Reflecting on my years of reading in philosophy, I have found no better summary of philosophy’s collapse as those of Tinder’s words in this essay. However, I do not hold to all his conclusions.
Can We Find Our Way Back?
…If we, a people living in the midst of an ideological age, might find our way back to the origin of one of the most important words in our language and in civilization, [justice,] we might very well be able to restore its original meaning and, equally important, begin to debate how best to implement it in this fallen world.
He says that Kirk learned from his grandfather, Frank Pierce, that, “The just man defends vigorously whatever is entrusted to his charge and sets his face against the lawless,” and that Kirk said, “Frank Pierce gave every man his due, without fear or favor.” Birzer notes that Kirk used the Socratic definition of justice, “to give each person his due.” To this he adds,
As Kirk—and every conservative before and after—understood, “to give each person his due” is not to make all men one, but rather to acknowledge the unique gifts and talents bestowed upon every person by God.
Was Any of This Foreseen?
…[Jacob Burckhardt (May 25, 1818 – August 8, 1897,) cultural historian and art critic,] noted that the most significant historical developments at the end of the eighteenth century were the advent of mass politics and the belief that every man’s opinion was of equal worth. The long-term results of this would be the destruction of every vestige of traditional authority, the cheapening of culture, the enthronement of mediocrity at all levels of public life, and the eventual rise of “terribles simplificateurs,” the ruthless demagogues who would ride the waves of mass politics and culture to set up a tyranny armed with all the instruments provided by large-scale industrial capitalism, science, and technology.
Sadly, the essay’s author, Coll, was a victim of cancel culture before cancellation was fashionable.
As we have seen overtly in recent months, media is not neutral in the conflict.
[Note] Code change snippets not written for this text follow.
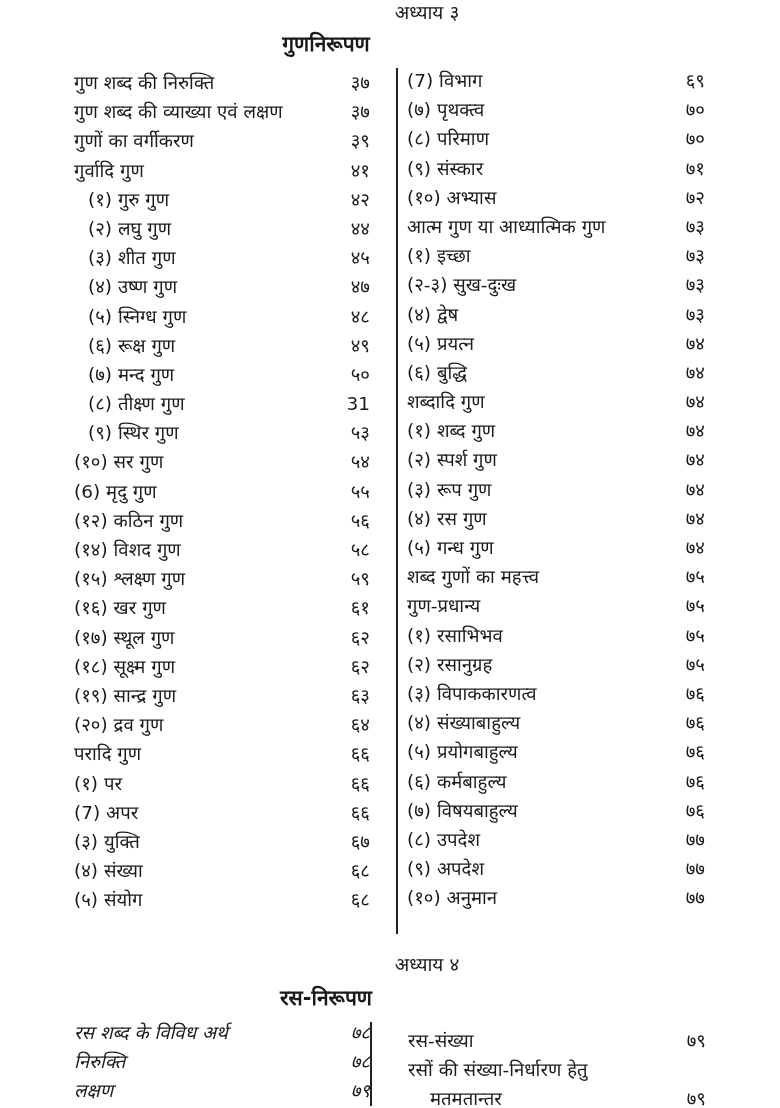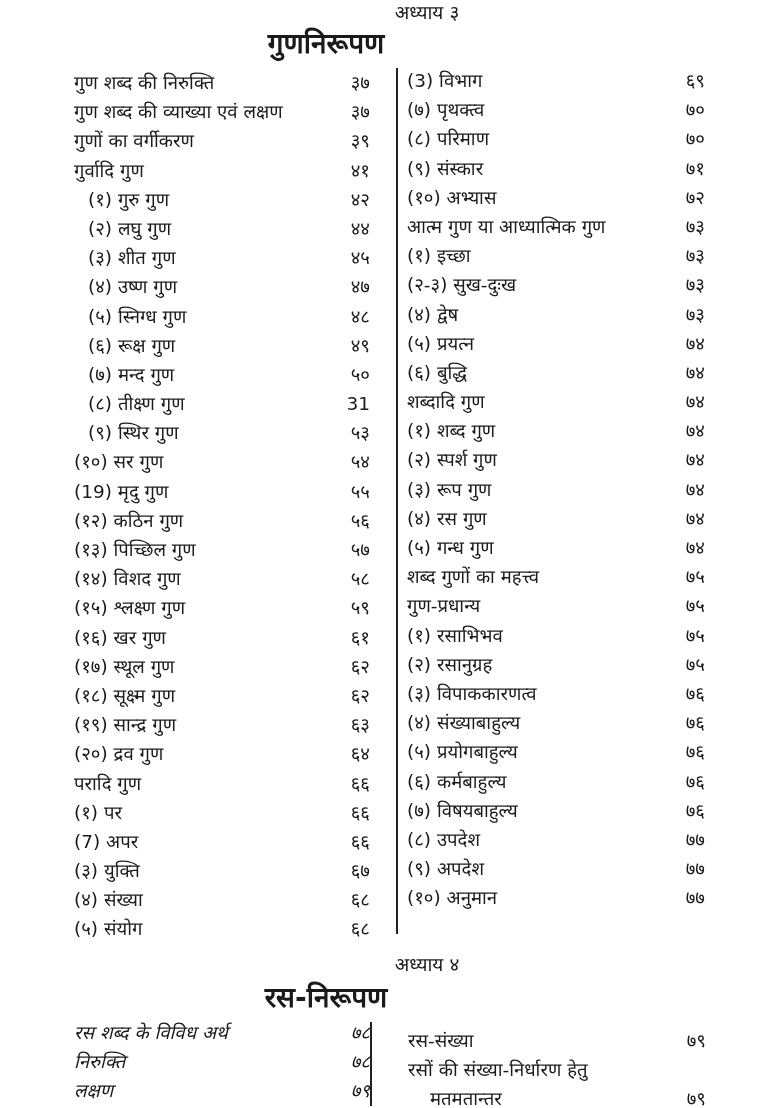--- a/index.html
+++ b/index.html
@@ -7,21 +7,21 @@
     width: 780px; height: 1108px; position: relative; overflow: hidden;
     font-family: "DejaVu Sans", "Liberation Sans", sans-serif;
     color: #1a1a1a;
   }
   .chapter-label {
     position: absolute; left: 0; width: 780px; text-align: center;
     font-size: 19px; line-height: 24px; margin-left: 37px;
   }
   .chapter-title {
     position: absolute; left: 0; width: 652px; text-align: center;
-    font-size: 28px; font-weight: bold; line-height: 28px;
+    font-size: 21px; font-weight: bold; line-height: 28px;
   }
   .col { position: absolute; }
   .row {
     position: relative; height: 29.2px; line-height: 29.2px;
     font-size: 18.5px; white-space: nowrap;
   }
   .row .txt { position: absolute; left: 0; }
   .row .pg { position: absolute; right: 0; }
   .row.ind1 .txt { left: 14px; text-align: right; }
   .row.ind2 .txt { left: 22px; }
@@ -84,30 +84,26 @@
     </div>
     <div class="row ind1">
       <span class="txt">(९) स्थिर गुण</span>
       <span class="pg">५३</span>
     </div>
     <div class="row">
       <span class="txt">(१०) सर गुण</span>
       <span class="pg">५४</span>
     </div>
     <div class="row">
-      <span class="txt">(19) मृदु गुण</span>
+      <span class="txt">(6) मृदु गुण</span>
       <span class="pg">५५</span>
     </div>
     <div class="row">
       <span class="txt">(१२) कठिन गुण</span>
       <span class="pg">५६</span>
-    </div>
-    <div class="row">
-      <span class="txt">(१३) पिच्छिल गुण</span>
-      <span class="pg">५७</span>
     </div>
     <div class="row">
       <span class="txt">(१४) विशद गुण</span>
       <span class="pg">५८</span>
     </div>
     <div class="row">
       <span class="txt">(१५) श्लक्ष्ण गुण</span>
       <span class="pg">५९</span>
     </div>
     <div class="row">
@@ -151,21 +147,21 @@
       <span class="pg">६८</span>
     </div>
     <div class="row">
       <span class="txt">(५) संयोग</span>
       <span class="pg">६८</span>
     </div>
   </div>
 <div class="divider" style="left:396px; top:68px; height:866px;"></div>
 <div class="col" id="c3r" style="left:407px; top:66px; width:298px;">
     <div class="row">
-      <span class="txt">(3) विभाग</span>
+      <span class="txt">(7) विभाग</span>
       <span class="pg">६९</span>
     </div>
     <div class="row">
       <span class="txt">(७) पृथक्त्व</span>
       <span class="pg">७०</span>
     </div>
     <div class="row">
       <span class="txt">(८) परिमाण</span>
       <span class="pg">७०</span>
     </div>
Martin Gurri, in his essay “Slouching Toward Post-Journalism,” says that our post-journalism media no longer presents reality to inform the public; its goal is to produce angry citizens who are harnessed to current ideological trends. Unfortunately, this happens across the political spectrum.
How do we know our political convictions are based in reality?
…How do we know that the providers of our information don’t have their own agenda, slant, or warped way of reading the world?
Both are very good questions. Reidl admits that when it comes to understanding government, we favor our trusted sources. He goes on to say that it is time consuming and complicated to verify their claims so many believe whatever we are told. His solution is skepticism which should drive us to compare news reports across the political spectrum.
However, this becomes tiresome for everyone and only works if there is a spectrum to compare.
Some say this ideological rebellion against God began in the late middle ages, some say it started with the Reformation, still others say it started in earnest with the French Revolution. Personally, I believe its origin to be in a garden many millennia ago. This is a worthy subject for another post.
…This new system of robbery in France, cannot be rendered safe by any art; that it must be destroyed, or that it will destroy all Europe; that to destroy that enemy, by some means or other, the force opposed to it should be made to bear some analogy and resemblance to the force and spirit which that system exerts; that war ought to be made against it in its vulnerable parts. These are my inferences. In one word, with this Republic nothing independent can co-exist.
Prudential politics yields mutual benefits only among prudent politicians. Prudence must either war with or succumb to idolatrous politics. There is no compromise with idolatry. If prudent politics fails to defeat idolatry, to “rid the high places of their idols,” then the prudent must continue to choose the way of the Cross, which is both a defeat and, ironically, an ultimate victory (Is. 57: 1-2, 20-21).